■ Your assignment: Take each line of the entries below that contains "format" and copy it.

START Raw data

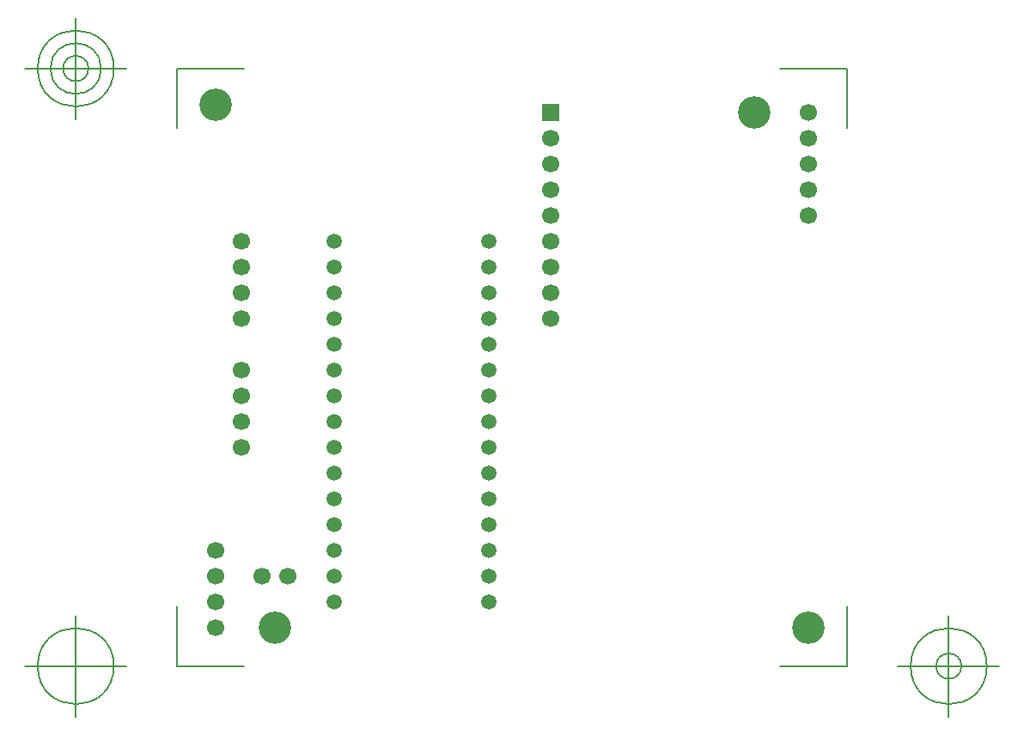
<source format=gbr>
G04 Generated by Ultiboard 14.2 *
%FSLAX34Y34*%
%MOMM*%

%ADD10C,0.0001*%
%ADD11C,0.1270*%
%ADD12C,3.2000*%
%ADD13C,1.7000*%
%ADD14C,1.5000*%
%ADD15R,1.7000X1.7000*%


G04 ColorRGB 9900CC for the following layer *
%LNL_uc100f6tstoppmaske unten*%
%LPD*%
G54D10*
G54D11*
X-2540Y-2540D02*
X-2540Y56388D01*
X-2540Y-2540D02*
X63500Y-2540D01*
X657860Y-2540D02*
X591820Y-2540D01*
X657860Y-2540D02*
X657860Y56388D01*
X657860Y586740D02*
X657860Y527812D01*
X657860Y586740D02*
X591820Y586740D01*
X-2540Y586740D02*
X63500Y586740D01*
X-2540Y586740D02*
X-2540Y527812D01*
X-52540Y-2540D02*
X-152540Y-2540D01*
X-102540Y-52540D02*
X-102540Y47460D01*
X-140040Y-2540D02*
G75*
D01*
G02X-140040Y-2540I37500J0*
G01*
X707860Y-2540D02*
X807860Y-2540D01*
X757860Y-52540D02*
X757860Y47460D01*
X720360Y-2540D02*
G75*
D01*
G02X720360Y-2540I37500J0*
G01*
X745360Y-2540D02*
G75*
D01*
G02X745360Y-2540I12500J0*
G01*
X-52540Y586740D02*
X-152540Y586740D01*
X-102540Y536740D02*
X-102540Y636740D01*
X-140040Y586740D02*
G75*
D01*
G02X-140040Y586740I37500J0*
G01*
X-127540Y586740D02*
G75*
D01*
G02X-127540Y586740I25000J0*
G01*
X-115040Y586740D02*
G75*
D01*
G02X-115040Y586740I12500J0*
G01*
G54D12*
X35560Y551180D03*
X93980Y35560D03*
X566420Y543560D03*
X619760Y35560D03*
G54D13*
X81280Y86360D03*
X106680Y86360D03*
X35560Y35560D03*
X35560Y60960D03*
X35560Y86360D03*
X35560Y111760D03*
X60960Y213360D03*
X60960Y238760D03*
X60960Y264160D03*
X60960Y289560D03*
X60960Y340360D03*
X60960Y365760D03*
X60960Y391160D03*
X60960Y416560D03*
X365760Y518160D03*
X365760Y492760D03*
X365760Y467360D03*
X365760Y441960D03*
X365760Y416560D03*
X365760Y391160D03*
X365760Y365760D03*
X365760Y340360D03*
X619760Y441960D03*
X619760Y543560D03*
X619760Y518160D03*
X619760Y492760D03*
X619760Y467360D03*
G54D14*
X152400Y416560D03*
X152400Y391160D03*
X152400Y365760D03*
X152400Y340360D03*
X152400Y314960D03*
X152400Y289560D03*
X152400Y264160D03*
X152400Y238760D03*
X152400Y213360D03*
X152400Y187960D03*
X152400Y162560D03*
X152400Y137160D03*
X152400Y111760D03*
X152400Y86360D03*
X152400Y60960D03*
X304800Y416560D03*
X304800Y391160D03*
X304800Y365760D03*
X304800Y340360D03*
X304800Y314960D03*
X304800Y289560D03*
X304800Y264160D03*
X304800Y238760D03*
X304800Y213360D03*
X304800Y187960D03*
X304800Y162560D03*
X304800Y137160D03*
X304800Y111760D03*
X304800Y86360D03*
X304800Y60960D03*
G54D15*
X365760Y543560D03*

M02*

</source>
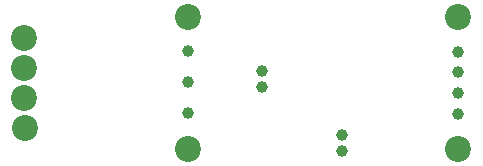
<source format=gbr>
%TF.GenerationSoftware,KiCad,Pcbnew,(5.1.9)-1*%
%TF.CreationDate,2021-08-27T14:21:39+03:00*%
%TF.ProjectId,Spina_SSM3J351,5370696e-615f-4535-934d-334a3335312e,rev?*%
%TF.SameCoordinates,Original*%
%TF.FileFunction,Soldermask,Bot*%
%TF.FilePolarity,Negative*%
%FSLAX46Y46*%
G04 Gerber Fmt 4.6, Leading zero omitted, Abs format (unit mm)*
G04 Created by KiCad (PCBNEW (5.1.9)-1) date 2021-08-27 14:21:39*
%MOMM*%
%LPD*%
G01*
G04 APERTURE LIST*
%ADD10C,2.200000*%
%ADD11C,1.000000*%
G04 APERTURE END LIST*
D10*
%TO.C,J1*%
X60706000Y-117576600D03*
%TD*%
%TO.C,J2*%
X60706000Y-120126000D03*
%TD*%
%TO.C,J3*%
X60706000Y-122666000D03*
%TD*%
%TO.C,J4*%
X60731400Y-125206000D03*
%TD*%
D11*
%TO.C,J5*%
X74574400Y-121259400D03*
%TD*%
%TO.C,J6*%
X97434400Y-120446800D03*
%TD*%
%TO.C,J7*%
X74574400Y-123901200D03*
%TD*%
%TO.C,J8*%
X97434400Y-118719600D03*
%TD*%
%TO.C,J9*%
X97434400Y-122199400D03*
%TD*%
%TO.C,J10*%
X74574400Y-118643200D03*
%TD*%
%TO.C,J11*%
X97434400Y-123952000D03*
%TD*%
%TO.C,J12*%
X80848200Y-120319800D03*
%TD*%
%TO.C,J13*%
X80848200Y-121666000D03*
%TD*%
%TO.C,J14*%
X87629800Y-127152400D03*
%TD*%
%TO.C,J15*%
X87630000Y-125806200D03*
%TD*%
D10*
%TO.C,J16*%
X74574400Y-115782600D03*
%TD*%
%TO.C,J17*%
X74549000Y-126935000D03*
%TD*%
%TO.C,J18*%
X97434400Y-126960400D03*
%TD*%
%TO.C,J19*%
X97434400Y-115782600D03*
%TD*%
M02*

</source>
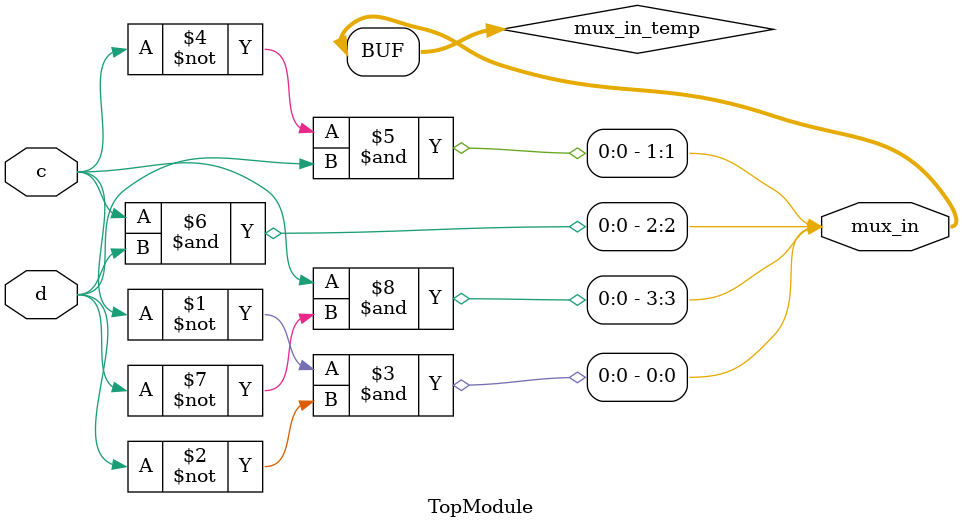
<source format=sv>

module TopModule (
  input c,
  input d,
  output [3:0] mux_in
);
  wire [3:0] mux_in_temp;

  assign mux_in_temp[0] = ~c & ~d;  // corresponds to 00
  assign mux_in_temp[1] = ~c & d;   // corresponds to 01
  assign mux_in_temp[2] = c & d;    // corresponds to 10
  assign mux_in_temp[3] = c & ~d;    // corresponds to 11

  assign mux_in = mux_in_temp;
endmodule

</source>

END Raw data

■ Response for this exercise:
<source format=gbr>
<source format=gbr>
G04 Gerber Fmt 4.6, Leading zero omitted, Abs format (unit mm)*
<source format=sv>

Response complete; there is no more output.